/---

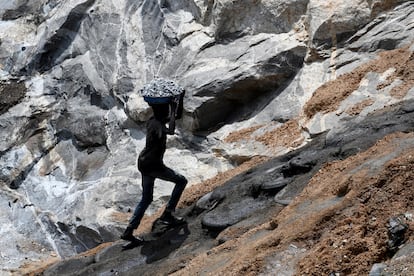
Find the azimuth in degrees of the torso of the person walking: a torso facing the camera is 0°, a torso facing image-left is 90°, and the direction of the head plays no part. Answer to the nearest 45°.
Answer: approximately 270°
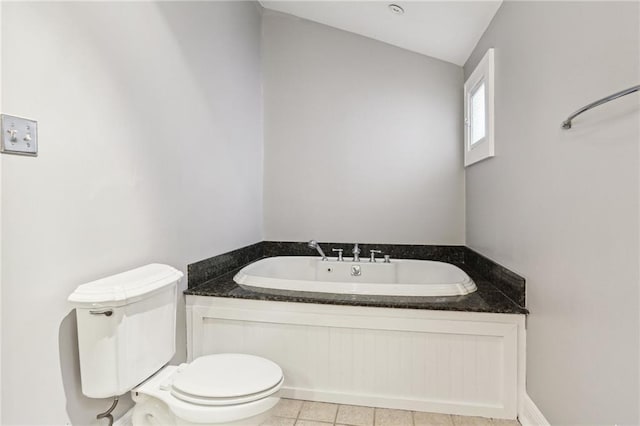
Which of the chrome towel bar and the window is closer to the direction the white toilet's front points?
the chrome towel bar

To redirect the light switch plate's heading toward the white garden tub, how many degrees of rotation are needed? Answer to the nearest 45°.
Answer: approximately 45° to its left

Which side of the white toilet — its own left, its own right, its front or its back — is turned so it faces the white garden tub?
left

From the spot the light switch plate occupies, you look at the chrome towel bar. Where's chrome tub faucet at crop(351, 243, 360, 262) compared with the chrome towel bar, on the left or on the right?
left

\---
/---

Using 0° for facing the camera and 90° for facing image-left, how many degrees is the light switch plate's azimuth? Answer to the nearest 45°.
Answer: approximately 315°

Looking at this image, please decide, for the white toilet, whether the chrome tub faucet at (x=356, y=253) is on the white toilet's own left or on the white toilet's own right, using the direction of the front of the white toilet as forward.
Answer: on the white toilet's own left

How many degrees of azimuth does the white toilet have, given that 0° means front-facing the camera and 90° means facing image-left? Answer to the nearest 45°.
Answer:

\---
/---

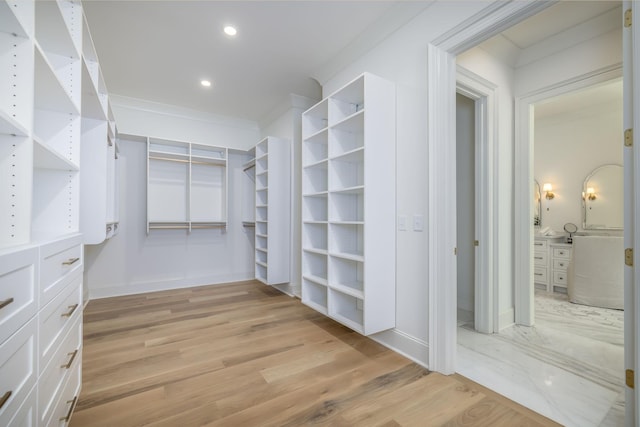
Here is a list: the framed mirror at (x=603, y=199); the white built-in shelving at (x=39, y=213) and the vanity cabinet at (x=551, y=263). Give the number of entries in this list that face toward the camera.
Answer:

\---

**Required action**
Can you copy out the records word for word, starting with the line that contains "Looking at this" and continuing through the line that contains "Answer: on the white toilet's own left"?

**Result of this task**
Looking at this image, please decide, for the white toilet, whether the chrome tub faucet at (x=356, y=253) is on the white toilet's own left or on the white toilet's own right, using the direction of the front of the white toilet as forward.
Answer: on the white toilet's own left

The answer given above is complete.